[What the exercise asks] The word "STOP" marks the lines you need; copy each of them from the data.

---------- Data supplied

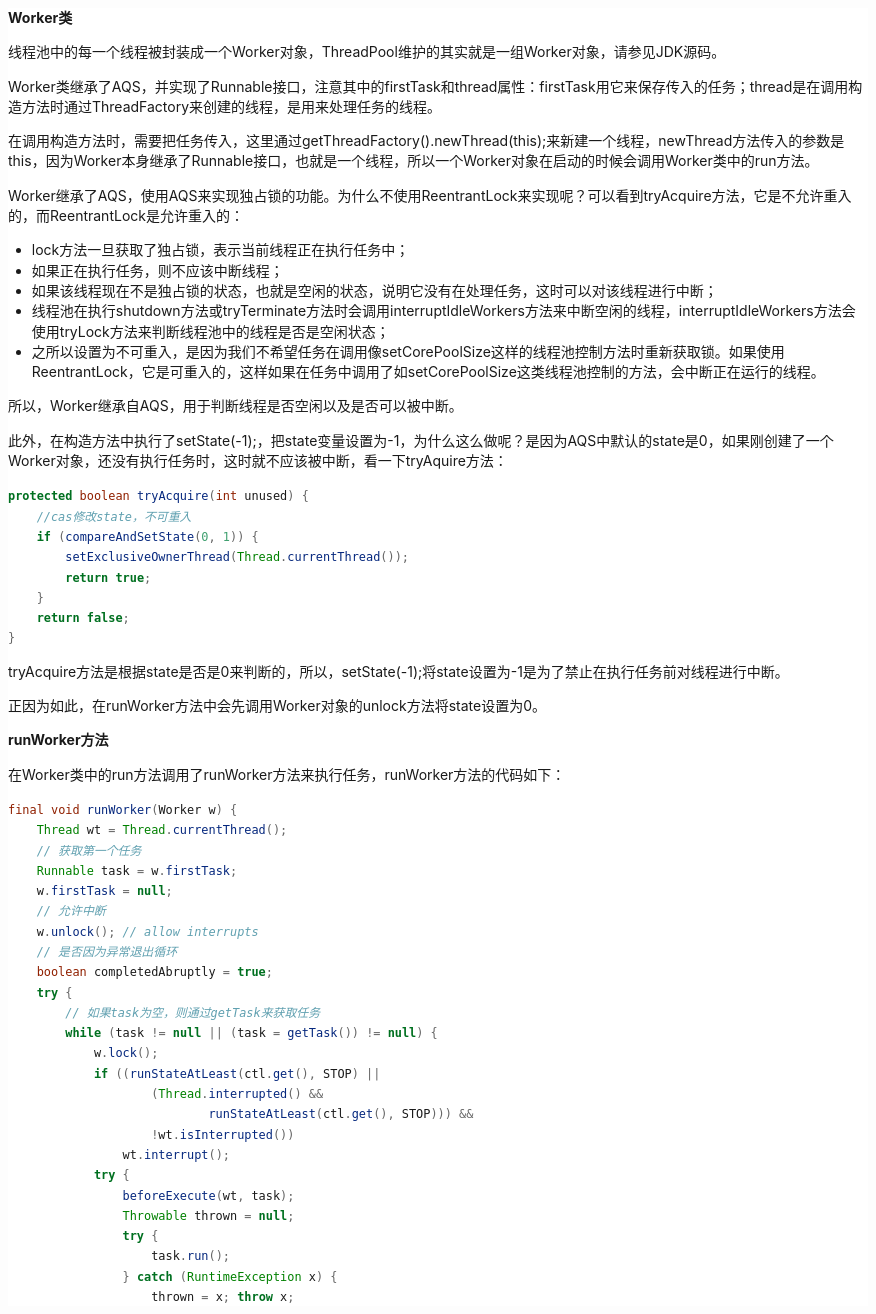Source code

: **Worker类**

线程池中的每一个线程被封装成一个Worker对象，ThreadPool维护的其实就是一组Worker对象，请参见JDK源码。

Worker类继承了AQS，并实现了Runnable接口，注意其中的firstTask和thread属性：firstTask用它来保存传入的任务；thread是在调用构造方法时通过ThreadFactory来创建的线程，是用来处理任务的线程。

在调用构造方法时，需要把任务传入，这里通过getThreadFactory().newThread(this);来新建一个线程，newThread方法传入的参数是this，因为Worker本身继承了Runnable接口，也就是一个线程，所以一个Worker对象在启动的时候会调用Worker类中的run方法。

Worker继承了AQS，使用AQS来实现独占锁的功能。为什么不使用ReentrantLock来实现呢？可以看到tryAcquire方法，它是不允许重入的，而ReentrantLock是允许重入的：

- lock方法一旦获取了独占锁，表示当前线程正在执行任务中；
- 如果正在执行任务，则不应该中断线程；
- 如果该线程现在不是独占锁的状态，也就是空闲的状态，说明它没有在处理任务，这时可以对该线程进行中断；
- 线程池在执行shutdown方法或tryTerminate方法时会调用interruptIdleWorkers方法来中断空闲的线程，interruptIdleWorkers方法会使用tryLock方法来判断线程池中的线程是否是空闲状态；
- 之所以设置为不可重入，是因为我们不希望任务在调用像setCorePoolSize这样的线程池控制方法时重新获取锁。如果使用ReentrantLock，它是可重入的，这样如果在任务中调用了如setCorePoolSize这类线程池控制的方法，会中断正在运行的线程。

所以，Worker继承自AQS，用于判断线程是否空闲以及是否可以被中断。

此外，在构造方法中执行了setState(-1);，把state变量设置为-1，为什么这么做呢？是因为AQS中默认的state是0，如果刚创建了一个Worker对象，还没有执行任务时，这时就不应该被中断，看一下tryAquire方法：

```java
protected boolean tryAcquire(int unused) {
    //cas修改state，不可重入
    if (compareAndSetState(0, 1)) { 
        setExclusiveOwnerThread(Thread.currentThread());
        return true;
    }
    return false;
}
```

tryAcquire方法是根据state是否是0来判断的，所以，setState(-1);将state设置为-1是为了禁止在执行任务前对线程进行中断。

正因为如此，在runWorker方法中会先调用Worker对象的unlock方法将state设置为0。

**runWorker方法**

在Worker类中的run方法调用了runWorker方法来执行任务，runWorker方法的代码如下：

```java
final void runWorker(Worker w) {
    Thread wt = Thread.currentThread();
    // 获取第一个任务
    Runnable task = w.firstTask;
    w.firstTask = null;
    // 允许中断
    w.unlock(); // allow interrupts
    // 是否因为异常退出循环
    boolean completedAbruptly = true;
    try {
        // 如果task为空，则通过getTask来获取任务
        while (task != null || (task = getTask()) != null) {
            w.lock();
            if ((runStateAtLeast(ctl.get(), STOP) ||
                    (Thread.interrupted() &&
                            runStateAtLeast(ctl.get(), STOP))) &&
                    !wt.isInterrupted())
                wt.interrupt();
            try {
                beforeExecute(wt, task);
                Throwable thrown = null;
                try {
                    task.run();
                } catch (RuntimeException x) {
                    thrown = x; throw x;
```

--------------------
---------- Data supplied

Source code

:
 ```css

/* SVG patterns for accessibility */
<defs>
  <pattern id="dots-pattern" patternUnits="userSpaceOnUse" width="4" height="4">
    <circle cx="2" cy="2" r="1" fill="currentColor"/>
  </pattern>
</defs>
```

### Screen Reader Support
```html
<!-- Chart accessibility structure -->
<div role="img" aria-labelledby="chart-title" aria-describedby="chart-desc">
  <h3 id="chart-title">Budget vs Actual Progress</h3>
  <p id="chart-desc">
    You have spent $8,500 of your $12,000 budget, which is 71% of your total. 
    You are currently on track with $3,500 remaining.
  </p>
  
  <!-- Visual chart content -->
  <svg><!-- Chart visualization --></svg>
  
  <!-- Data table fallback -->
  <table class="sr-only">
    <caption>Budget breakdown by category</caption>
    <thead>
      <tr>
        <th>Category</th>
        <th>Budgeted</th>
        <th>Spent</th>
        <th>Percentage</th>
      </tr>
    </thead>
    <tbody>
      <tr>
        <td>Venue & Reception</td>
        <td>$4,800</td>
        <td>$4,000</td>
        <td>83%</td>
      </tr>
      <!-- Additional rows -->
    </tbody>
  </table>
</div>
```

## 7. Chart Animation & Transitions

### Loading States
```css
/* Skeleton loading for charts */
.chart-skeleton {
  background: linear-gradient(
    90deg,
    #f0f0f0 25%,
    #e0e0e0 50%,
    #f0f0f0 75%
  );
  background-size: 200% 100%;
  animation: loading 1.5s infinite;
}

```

--------------------

[Solved exercise]
            if ((runStateAtLeast(ctl.get(), STOP) ||
                            runStateAtLeast(ctl.get(), STOP))) &&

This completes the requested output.